_ENTRIES SHOWN_

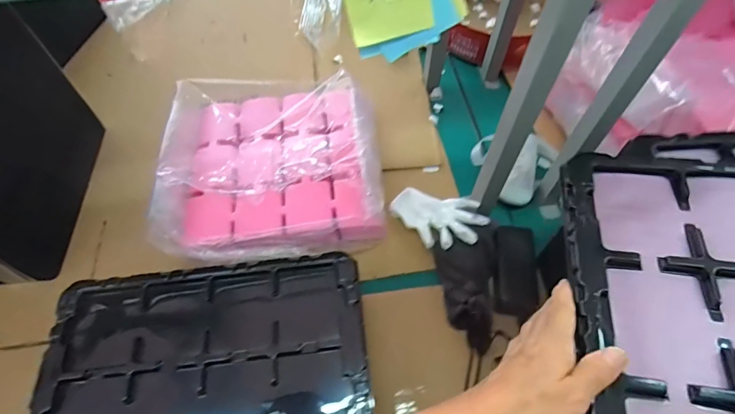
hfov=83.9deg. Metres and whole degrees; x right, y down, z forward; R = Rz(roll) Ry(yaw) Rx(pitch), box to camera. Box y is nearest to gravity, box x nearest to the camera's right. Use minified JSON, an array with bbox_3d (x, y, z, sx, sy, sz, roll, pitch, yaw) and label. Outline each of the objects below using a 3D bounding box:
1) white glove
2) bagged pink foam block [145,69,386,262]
[{"bbox_3d":[0.108,0.018,0.658,0.158,0.013,0.095,11,55,30],"label":"white glove"},{"bbox_3d":[-0.153,-0.075,0.689,0.330,0.130,0.314,-6,61,-1],"label":"bagged pink foam block"}]

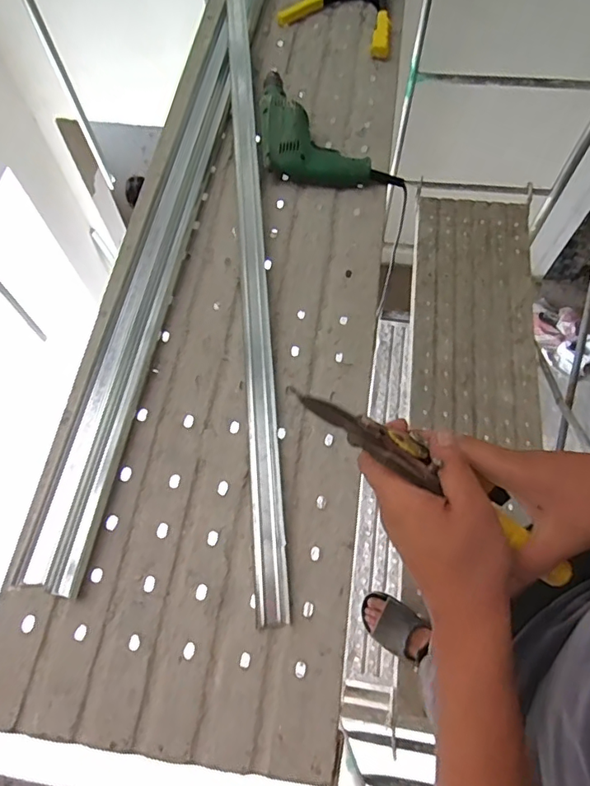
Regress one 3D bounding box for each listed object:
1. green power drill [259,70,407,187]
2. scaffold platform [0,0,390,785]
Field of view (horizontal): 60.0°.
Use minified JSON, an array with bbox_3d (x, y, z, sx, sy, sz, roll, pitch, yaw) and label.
[{"bbox_3d":[0.059,-0.446,0.857,0.228,0.067,0.213,-2,65,-1],"label":"green power drill"},{"bbox_3d":[-0.049,-0.332,0.821,0.395,0.073,1.553,8,65,4],"label":"scaffold platform"}]

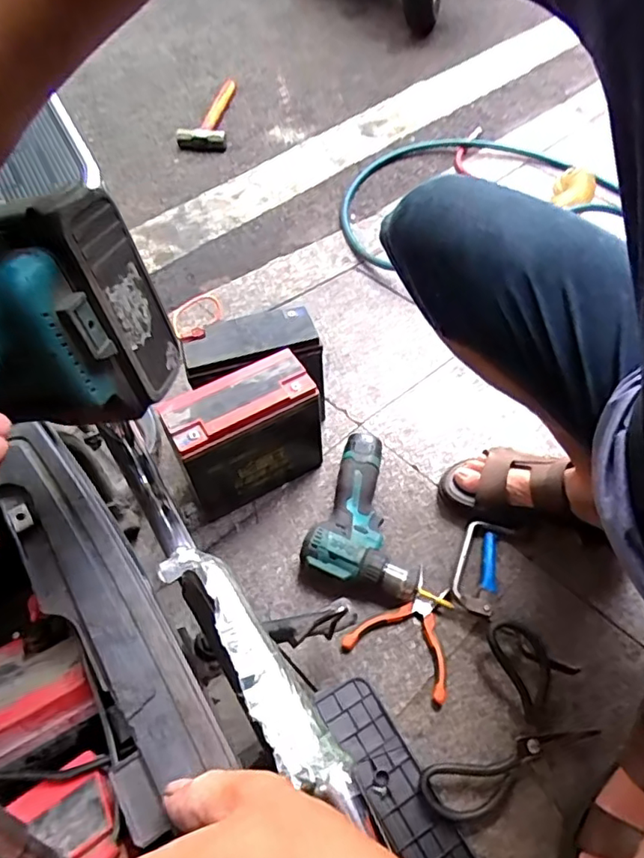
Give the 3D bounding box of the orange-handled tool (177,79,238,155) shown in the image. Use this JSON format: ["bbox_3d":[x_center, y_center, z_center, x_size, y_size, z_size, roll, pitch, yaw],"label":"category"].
[{"bbox_3d":[-0.309,-0.850,1.505,0.126,0.067,0.341,-1,55,2],"label":"orange-handled tool"}]

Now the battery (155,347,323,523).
[{"bbox_3d":[-0.095,0.009,0.720,0.180,0.181,0.078,-27,57,-16],"label":"battery"}]

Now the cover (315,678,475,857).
[{"bbox_3d":[0.076,0.364,0.563,0.062,0.007,0.224,-27,59,-16],"label":"cover"}]

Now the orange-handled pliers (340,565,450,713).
[{"bbox_3d":[0.109,0.236,0.652,0.124,0.019,0.127,29,61,20],"label":"orange-handled pliers"}]

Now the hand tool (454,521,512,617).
[{"bbox_3d":[0.195,0.166,0.691,0.052,0.029,0.131,19,54,14],"label":"hand tool"}]

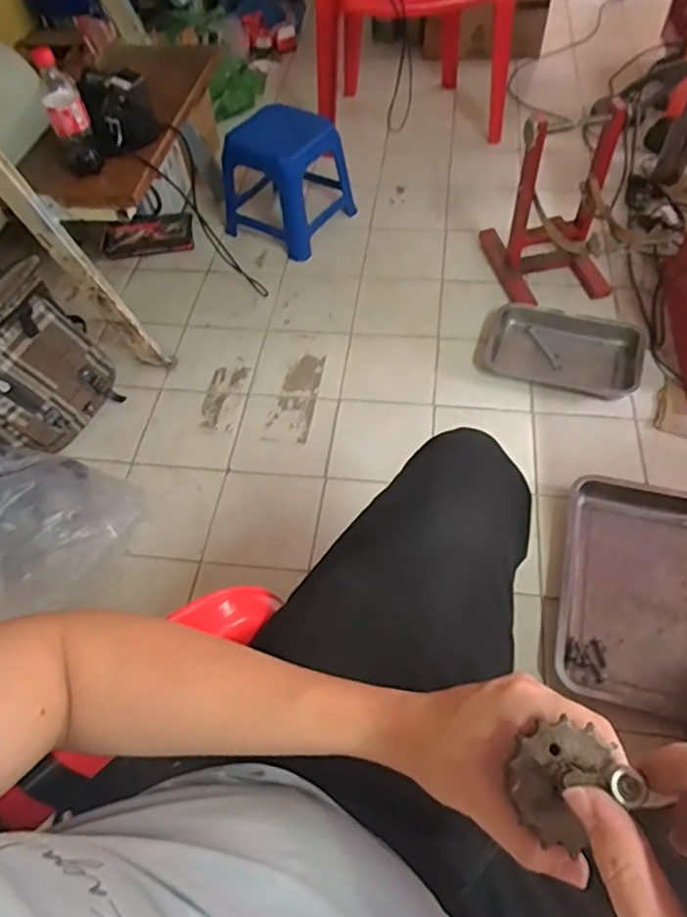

_YOUR ASSIGNMENT_
Since the pictures are not wanted, repeat only the rest of the material, exactly as given.

_SOLUTION TO THIS EXERCISE_
hfov=83.9deg. Metres and whole degrees; x right, y down, z forward; R = Rz(roll) Ry(yaw) Rx(pitch), box to camera. Box y is nearest to gravity, box x nearest to the camera's right. Use minified JSON, an array with bbox_3d (x, y, z, sx, sy, sz, roll, pitch, yaw) and label. Outline each of the objects below using a 3D bounding box:
1) white glove
2) bagged pink foam block [145,69,386,262]
[{"bbox_3d":[0.108,0.018,0.658,0.158,0.013,0.095,11,55,30],"label":"white glove"},{"bbox_3d":[-0.153,-0.075,0.689,0.330,0.130,0.314,-6,61,-1],"label":"bagged pink foam block"}]

Regress one 3D bounding box for each listed object:
1. green power drill [259,70,407,187]
2. scaffold platform [0,0,390,785]
Field of view (horizontal): 60.0°.
Use minified JSON, an array with bbox_3d (x, y, z, sx, sy, sz, roll, pitch, yaw) and label.
[{"bbox_3d":[0.059,-0.446,0.857,0.228,0.067,0.213,-2,65,-1],"label":"green power drill"},{"bbox_3d":[-0.049,-0.332,0.821,0.395,0.073,1.553,8,65,4],"label":"scaffold platform"}]

Give the 3D bounding box of the orange-handled tool (177,79,238,155) shown in the image. Use this JSON format: ["bbox_3d":[x_center, y_center, z_center, x_size, y_size, z_size, roll, pitch, yaw],"label":"category"].
[{"bbox_3d":[-0.309,-0.850,1.505,0.126,0.067,0.341,-1,55,2],"label":"orange-handled tool"}]

Now the battery (155,347,323,523).
[{"bbox_3d":[-0.095,0.009,0.720,0.180,0.181,0.078,-27,57,-16],"label":"battery"}]

Now the cover (315,678,475,857).
[{"bbox_3d":[0.076,0.364,0.563,0.062,0.007,0.224,-27,59,-16],"label":"cover"}]

Now the orange-handled pliers (340,565,450,713).
[{"bbox_3d":[0.109,0.236,0.652,0.124,0.019,0.127,29,61,20],"label":"orange-handled pliers"}]

Now the hand tool (454,521,512,617).
[{"bbox_3d":[0.195,0.166,0.691,0.052,0.029,0.131,19,54,14],"label":"hand tool"}]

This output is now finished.